The volume of net purchases of 1.18 billion rubles per day against the backdrop of multi-billion dollar flows of export revenue is statistical noise. It is incapable of reversing the exchange rate. But it can send a signal: the state is returning to the currency market and considers the current rate below equilibrium. Mikhail Zeltser from BCS directly says: "Current levels—the dollar under 75 and the yuan under 11—look interesting for buying with a view to the future. Perhaps the exchange rates will not go much lower, but the upside potential is quite significant—by the end of 2026, they could strengthen by up to 10%." This is not just a forecast—it is an invitation to a speculative game against the ruble from one of the leading investment houses.
Forecast: Next 30 Days and 90 Days
30 Days (until mid-June 2026)
The stock market will attempt to continue corrective growth towards the 2,700-2,720 point level. Drivers: stable oil, strong dividend stories (Sberbank, VTB, Transneft preferred shares), closing of registers before the dividend season.
But resistance at 2,720 is critical. Without a breakout of this level, there is no reversal. Bogdan Zvarich's scenario from PSB—"the current rise should be considered a correction within a downtrend"—remains the baseline.
For the ruble: consolidation in the range of 74-78 per dollar. The Ministry of Finance will continue currency purchases, but their volume is insufficient for a quick reversal of the exchange rate. Alexander Potavin from Finam expects a range of 74-78 rubles for the next two months. Alfa-Forex expands the corridor to 72-78 rubles.
Key risk for the ruble: oil. If negotiations with Iran resume and Brent falls below $90, export revenue will shrink, and the ruble could move to the upper end of the range (78) as early as June.
For investors planning summer trips abroad, analysts recommend buying currency at current levels. The window of 73-74 per dollar could be the best for the entire second half of the year.
90 Days (until mid-August 2026)
The key factor is the fate of the geopolitical process.
If the ceasefire is extended or transitions into a format of regular consultations, the Moscow Exchange index could consolidate above 2,700 points by August and aim for 2,800. The dividend season (June-July) will provide an additional inflow of liquidity. But for a sustainable reversal, a fundamental shift is needed: either a reduction in the key rate below 12%, or the lifting of some sanctions, or a sustained reduction in the geopolitical premium in Russian assets. So far, none of these conditions are met.

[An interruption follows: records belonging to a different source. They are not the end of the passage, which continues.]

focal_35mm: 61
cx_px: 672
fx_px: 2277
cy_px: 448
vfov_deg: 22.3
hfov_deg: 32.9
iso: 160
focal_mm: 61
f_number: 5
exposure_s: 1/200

If the ceasefire turns out to be a one-off action, as the Kremlin signals, the index risks returning to support at 2,600 points with the potential to test 2,500 in August. Without a geopolitical premium, the Russian market is valued at P/E multiples of 3-4x—this is a deep discount to emerging markets, and it will not dissipate without a real reduction in country risk.
For the ruble: by the end of summer, weakening to 80-83 per dollar is expected. Mechanism: in July, the limits for currency purchases under the budget rule could be increased multiple times, creating additional demand. The seasonal factor—rising imports and demand for currency from the population before vacations—will increase pressure. Mikhail Zeltser's target from BCS is "closer to 80 per dollar from mid-summer"; Finam's target for the end of the year is 83-85 rubles.

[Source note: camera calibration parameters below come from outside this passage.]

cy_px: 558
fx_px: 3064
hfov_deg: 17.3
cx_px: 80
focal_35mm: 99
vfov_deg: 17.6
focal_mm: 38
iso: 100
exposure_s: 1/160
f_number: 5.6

The main risk for the ruble in August: lifting the moratorium on the sale of foreign currency earnings by exporters or reducing the mandatory sale ratio. If the Central Bank decides to ease monetary policy in the second half of the year, the ruble could move above 85 per dollar even before September.
And the final forecast: the current bounce of the Moscow Exchange index is not even the beginning of a reversal. It is a moment when the market catches its breath before choosing a direction. The direction will be chosen not by geopolitics per se, but by oil, the Central Bank's position on the rate, and real (not stated) shifts in the sanctions regime. So far, none of these factors provide grounds for a medium-term bullish scenario.